◆ Work instructions
Gather and copy out each line of the entries below that contains the string "Beetroot".

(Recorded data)
········

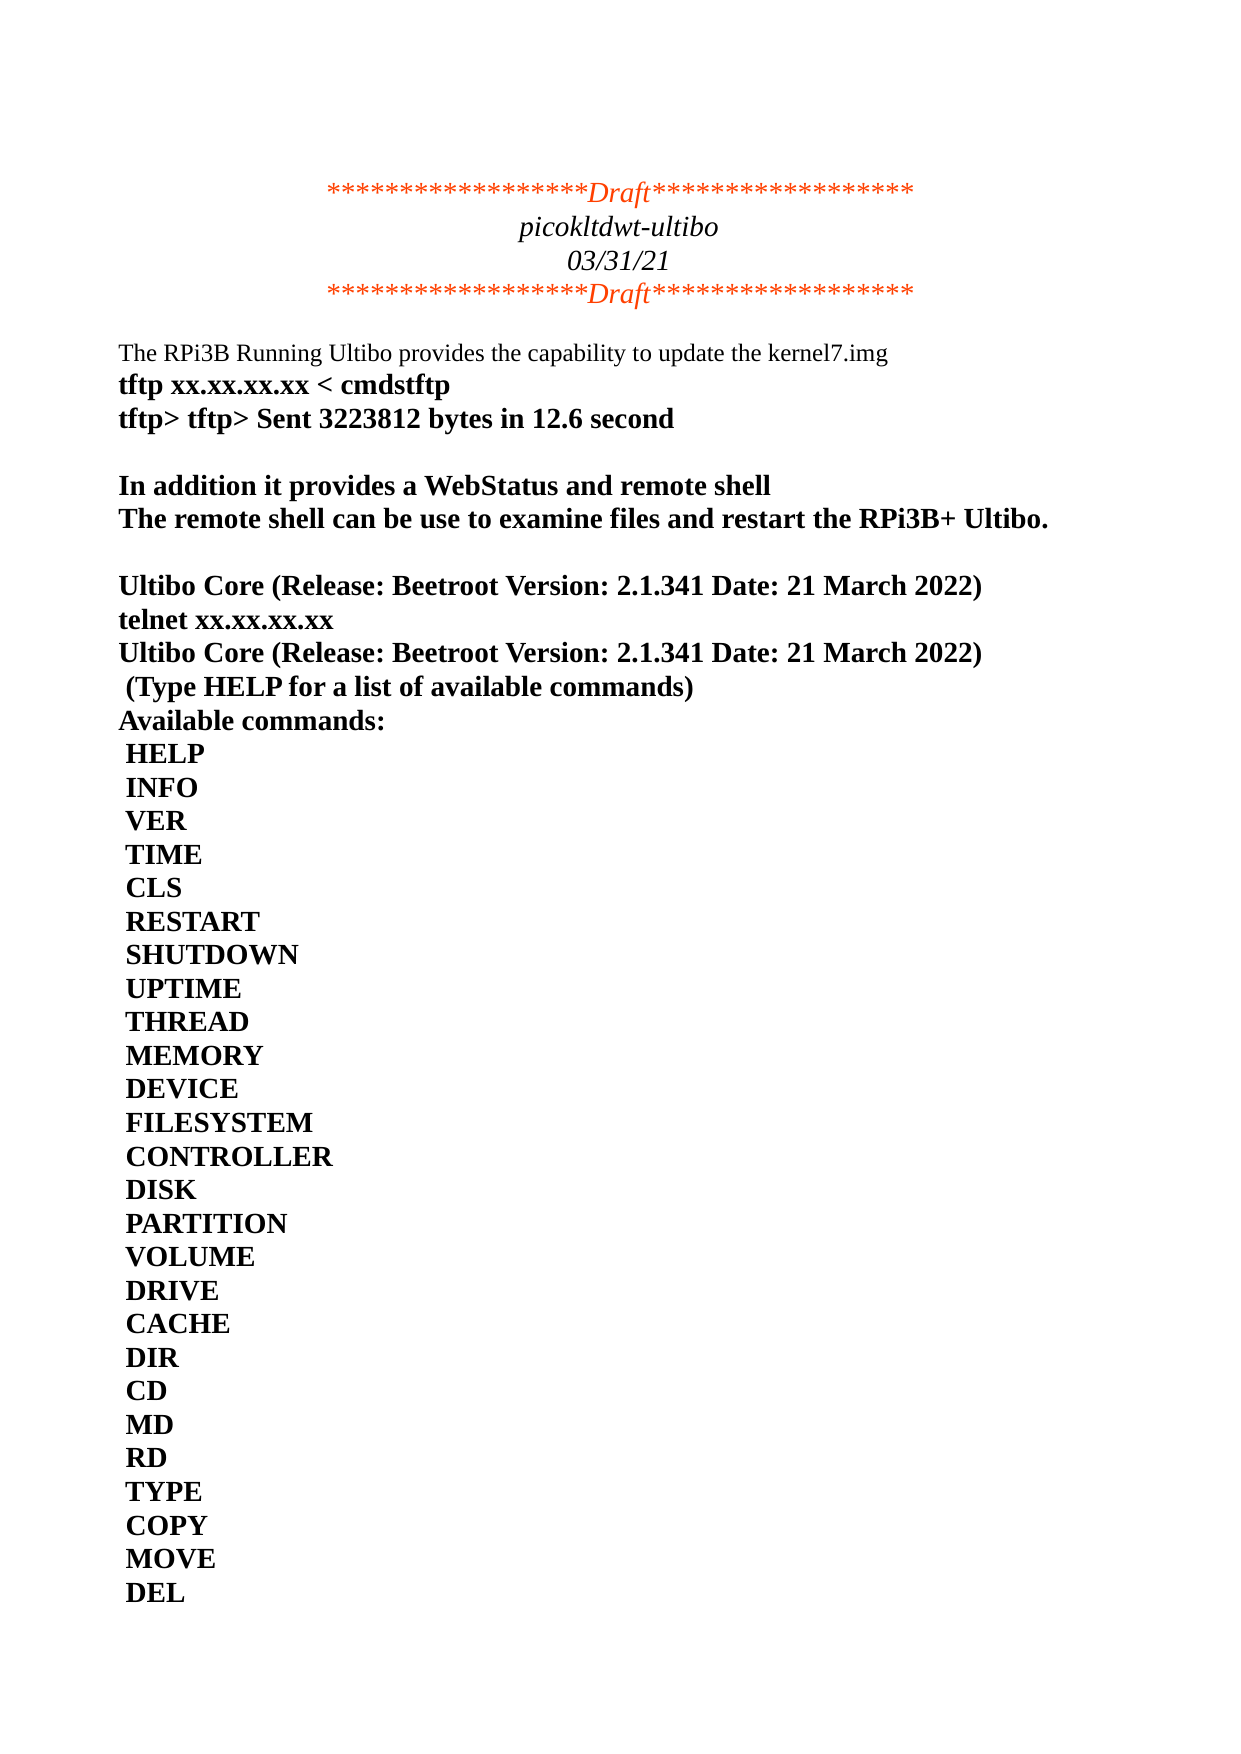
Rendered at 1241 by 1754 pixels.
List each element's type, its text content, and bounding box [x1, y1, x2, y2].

text COPY [118, 1508, 1122, 1541]
text CD [118, 1373, 1122, 1407]
text RESTART [118, 904, 1122, 937]
text DEVICE [118, 1072, 1122, 1105]
text CLS [118, 870, 1122, 904]
text DISK [118, 1172, 1122, 1206]
text DIR [118, 1340, 1122, 1373]
text SHUTDOWN [118, 937, 1122, 971]
text VER [118, 803, 1122, 837]
text ******************Draft****************** [118, 176, 1122, 209]
text Available commands: [118, 703, 1122, 736]
text In addition it provides a WebStatus and remote shell [118, 468, 1122, 501]
text picokltdwt-ultibo [118, 209, 1122, 243]
text telnet xx.xx.xx.xx [118, 602, 1122, 636]
text tftp> tftp> Sent 3223812 bytes in 12.6 second [118, 401, 1122, 434]
text UPTIME [118, 971, 1122, 1004]
text The RPi3B Running Ultibo provides the capability to update the kernel7.img [118, 338, 1122, 367]
text tftp xx.xx.xx.xx < cmdstftp [118, 367, 1122, 401]
text CACHE [118, 1306, 1122, 1340]
text Ultibo Core (Release: Beetroot Version: 2.1.341 Date: 21 March 2022) [118, 636, 1122, 669]
text MD [118, 1407, 1122, 1441]
text ******************Draft****************** [118, 276, 1122, 310]
text CONTROLLER [118, 1139, 1122, 1172]
text DRIVE [118, 1273, 1122, 1306]
text VOLUME [118, 1239, 1122, 1273]
text MEMORY [118, 1038, 1122, 1072]
text THREAD [118, 1004, 1122, 1038]
text RD [118, 1441, 1122, 1474]
text HELP [118, 736, 1122, 770]
text TIME [118, 837, 1122, 870]
text 03/31/21 [118, 243, 1122, 276]
text Ultibo Core (Release: Beetroot Version: 2.1.341 Date: 21 March 2022) [118, 568, 1122, 602]
text PARTITION [118, 1206, 1122, 1239]
text TYPE [118, 1474, 1122, 1508]
text MOVE [118, 1541, 1122, 1575]
text FILESYSTEM [118, 1105, 1122, 1139]
text The remote shell can be use to examine files and restart the RPi3B+ Ultibo. [118, 501, 1122, 535]
text INFO [118, 770, 1122, 803]
text (Type HELP for a list of available commands) [118, 669, 1122, 703]
text DEL [118, 1575, 1122, 1608]
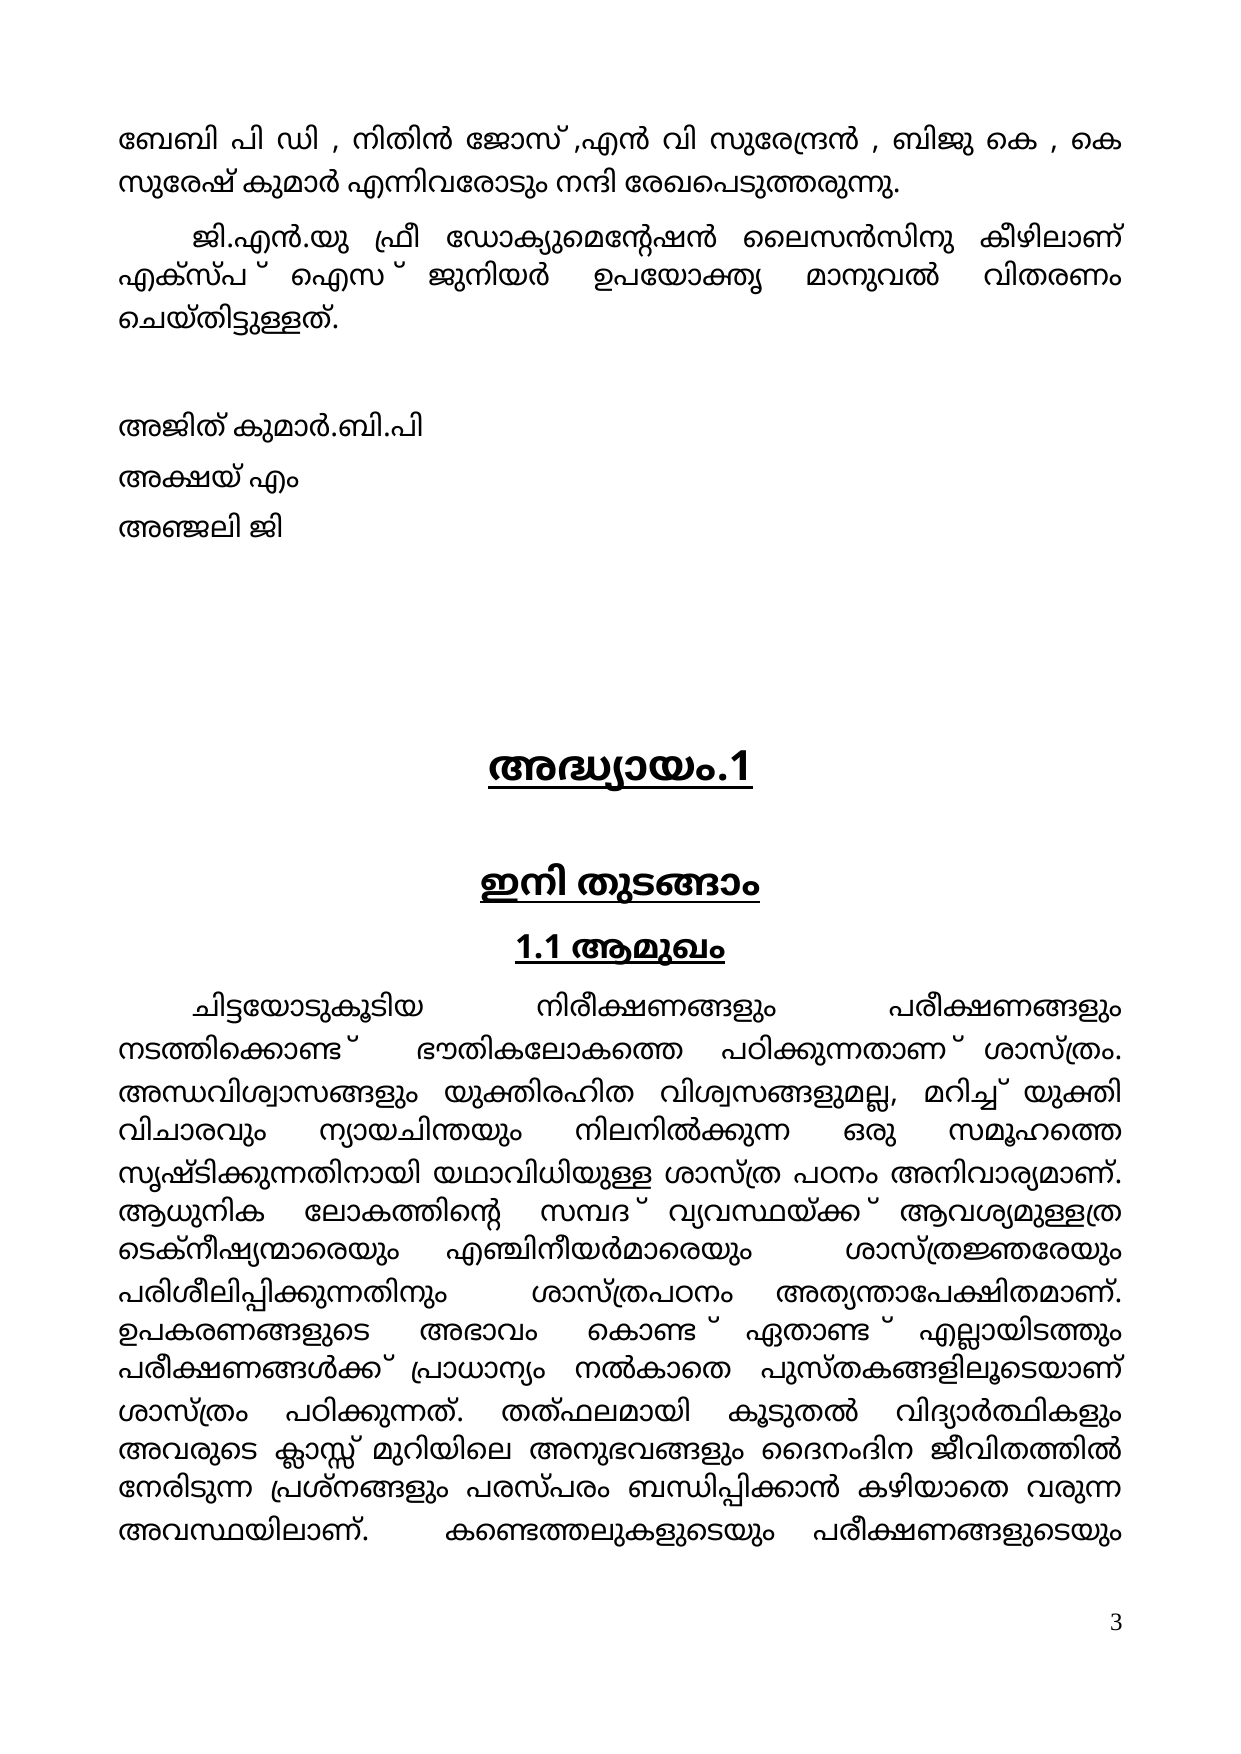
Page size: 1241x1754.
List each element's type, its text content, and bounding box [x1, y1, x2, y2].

········

◆ Output of the exercise
text Ultibo Core (Release: Beetroot Version: 2.1.341 Date: 21 March 2022) [118, 636, 1122, 669]
text Ultibo Core (Release: Beetroot Version: 2.1.341 Date: 21 March 2022) [118, 568, 1122, 602]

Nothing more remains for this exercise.